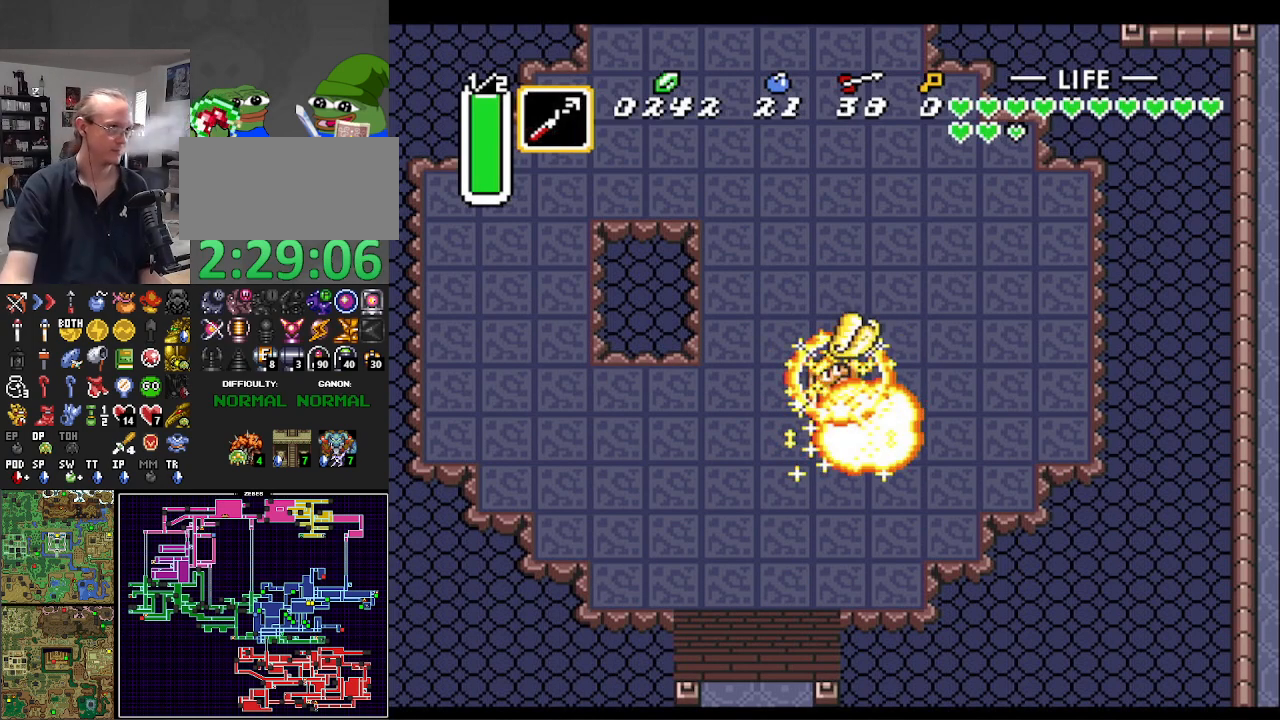
Gameplay with a controller (Nintendo layout); each line is a JSON object with the inputs held at the frame after it. "events" lists button and stick changes between this image and that frame as [ms after this image, input, new state], when the widget could be followed in between. Not read: L3 R3.
{"buttons": ["DPAD_LEFT"], "events": [[467, "DPAD_LEFT", "down"]]}
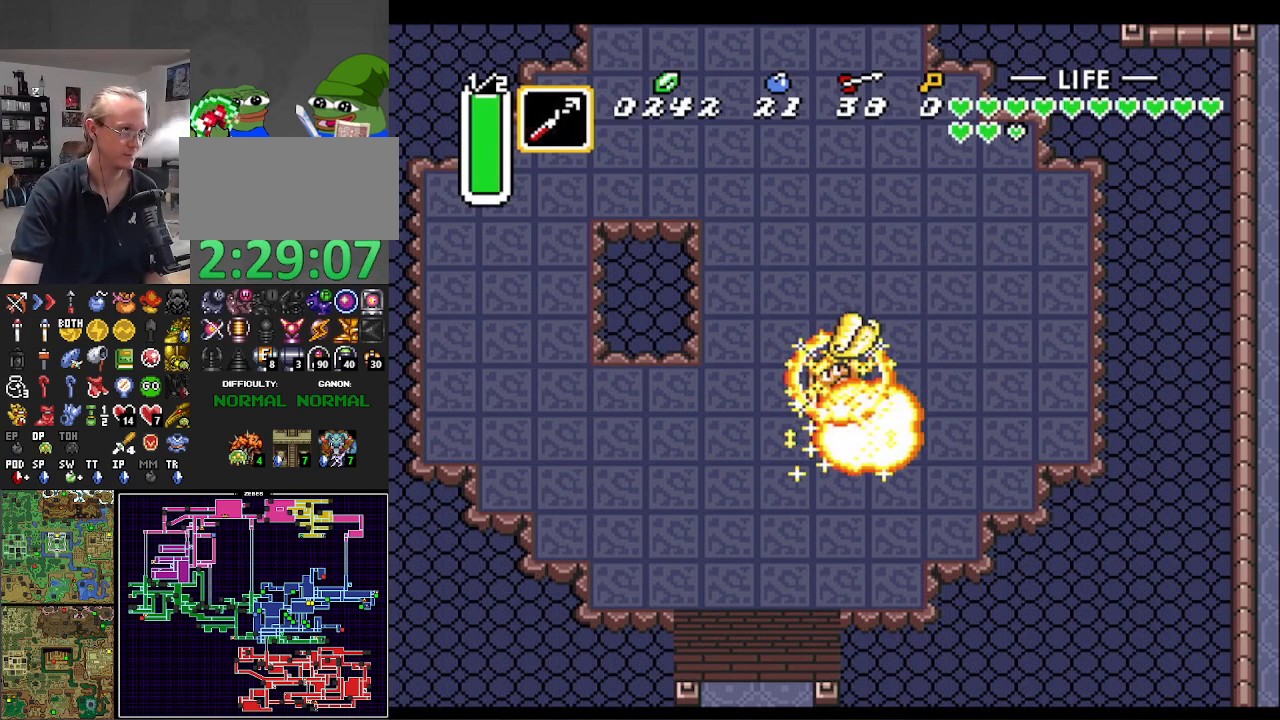
{"buttons": [], "events": [[217, "DPAD_UP", "down"], [350, "DPAD_UP", "up"], [400, "DPAD_LEFT", "up"], [450, "DPAD_RIGHT", "down"], [467, "DPAD_RIGHT", "up"]]}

> Your instructions:
Would you print the material exactly once more, without any of its pictures?

> Task response:
Gameplay with a controller (Nintendo layout); each line is a JSON object with the inputs held at the frame after it. "events" lists button and stick changes between this image and that frame as [ms after this image, input, new state], when the widget could be followed in between. Not read: L3 R3.
{"buttons": ["DPAD_LEFT"], "events": [[467, "DPAD_LEFT", "down"]]}
{"buttons": [], "events": [[217, "DPAD_UP", "down"], [350, "DPAD_UP", "up"], [400, "DPAD_LEFT", "up"], [450, "DPAD_RIGHT", "down"], [467, "DPAD_RIGHT", "up"]]}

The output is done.